WINNER, Lambda Literary Award
“You’re gonna need a rock and a whole lotta medicine” is a mantra that Jonny Appleseed, a young Two-Spirit/Indigiqueer, repeats to himself in this vivid and utterly compelling novel.
Off the reserve and trying to find ways to live and love in the big city, Jonny becomes a cybersex worker who fetishizes himself in order to make a living. Self-ordained as an NDN glitter princess, Jonny has one week before he must return to the “rez,” and his former life, to attend the funeral of his stepfather. The next seven days are like a fevered dream: stories of love, trauma, sex, kinship, ambition, and the heartbreaking recollection of his beloved kokum (grandmother). Jonny’s world is a series of breakages, appendages, and linkages—and as he goes through the motions of preparing to return home, he learns how to put together the pieces of his life.
Jonny Appleseed is a unique, shattering vision of Indigenous life, full of grit, glitter, and dreams.
I wanted to craft a book of mirrors for other Indigiqueer/Two-Spirit (2S) folks to see themselves in as well as to give a glimpse into the life of a 2S person living, loving, thriving, and surviving in the now: a narrative away from the mystical, pre-contact, queer utopias that often characterize and essentialize the term Two-Spirit for settler queers.”

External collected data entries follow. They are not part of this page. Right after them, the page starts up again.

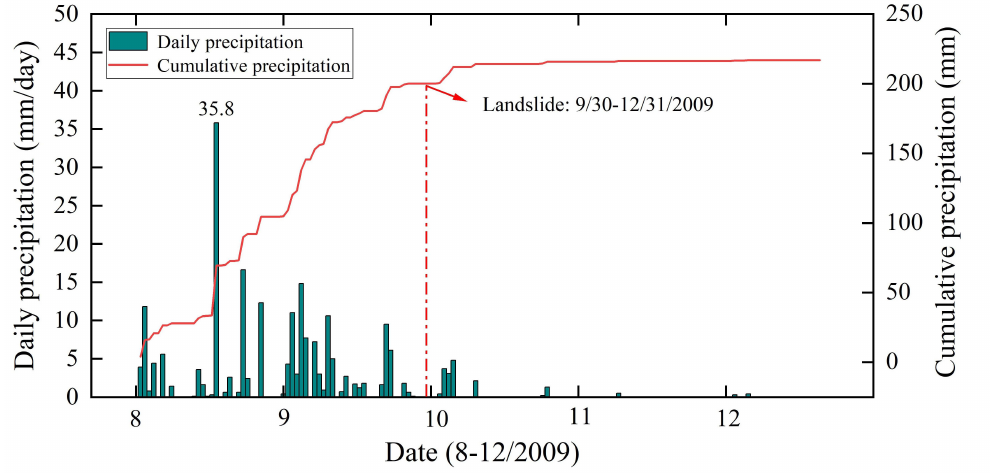
Figure 7. Daily and cumulative precipitation during August–December, 2019. A maximum daily precipitation of 35.8 mm was recorded in August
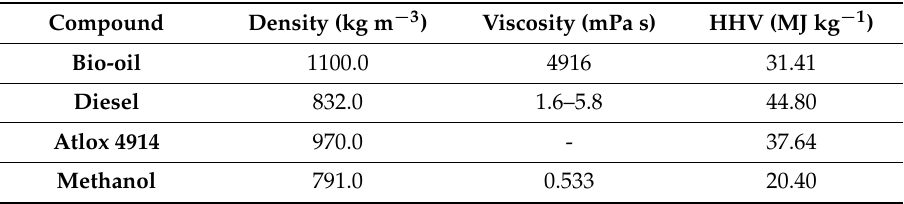
Table 2. Properties of the bio-oil, diesel, surfactant, and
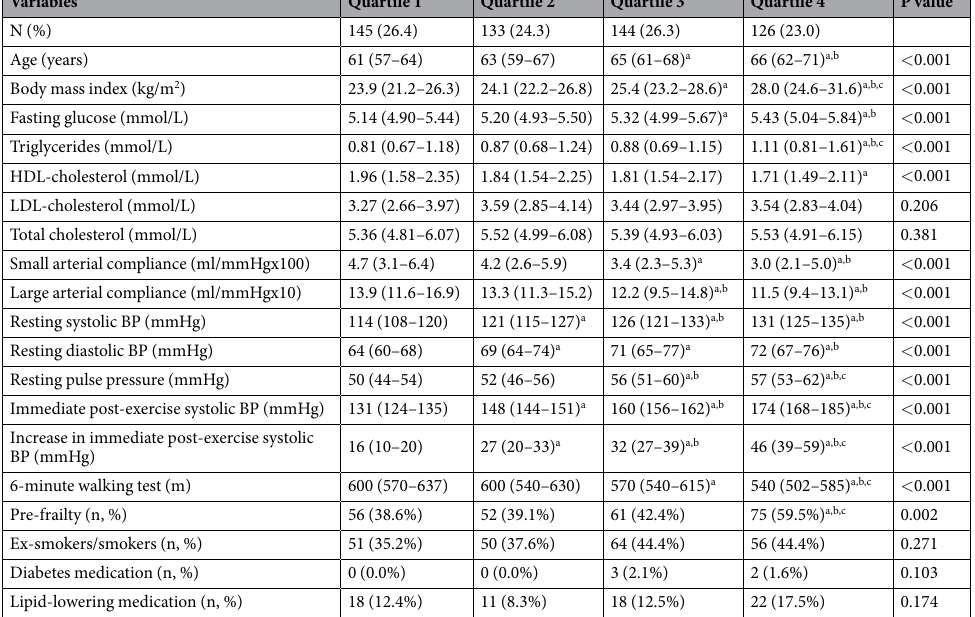
Table 2. Characteristics of the participants according to quartiles of immediate post-exercise systolic blood pressure (n = 548). Abbreviations: BP, blood pressure; Quartile 1: immediate post-exercise systolic BP ≤ 140 mmHg; Quartile 2: immediate post-exercise systolic BP 141–153 mmHg; Quartile 3 immediate post- exercise systolic BP 154–164; Quartile 4: immediate post-exercise systolic BP ≥ 165 mmHg. Data are expressed as median and percentiles 25–75 or absolute (n) and relative (%) frequencies. a Different from quartile 1 (p < 0.05); b Different from quartile 2 (p < 0.05); c Different from quartile 3 (p <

The book will be marketed as an adult novel (due to its graphic content and language) but Joshua and we agree that mature young and new adults (15 and older) should be able to read it: “Initially I had written this novel for a mature teen audience. Ultimately, though, I wrote this for Indigiqueer and Indigenous youth to see themselves in, as a means to give them strength during times of need and depression. That being said, I think we live in a time when a person’s maturity depending on their age is fluid. Mature teens and youthful adults should and can read this book. I envision this text being read from 15+ but I do acknowledge the rather uncensored language that permeates Jonny’s vernacular, which is true to Jonny’s world. Any anxieties or fear around sex and language remains only the projected fear of adults and not children.”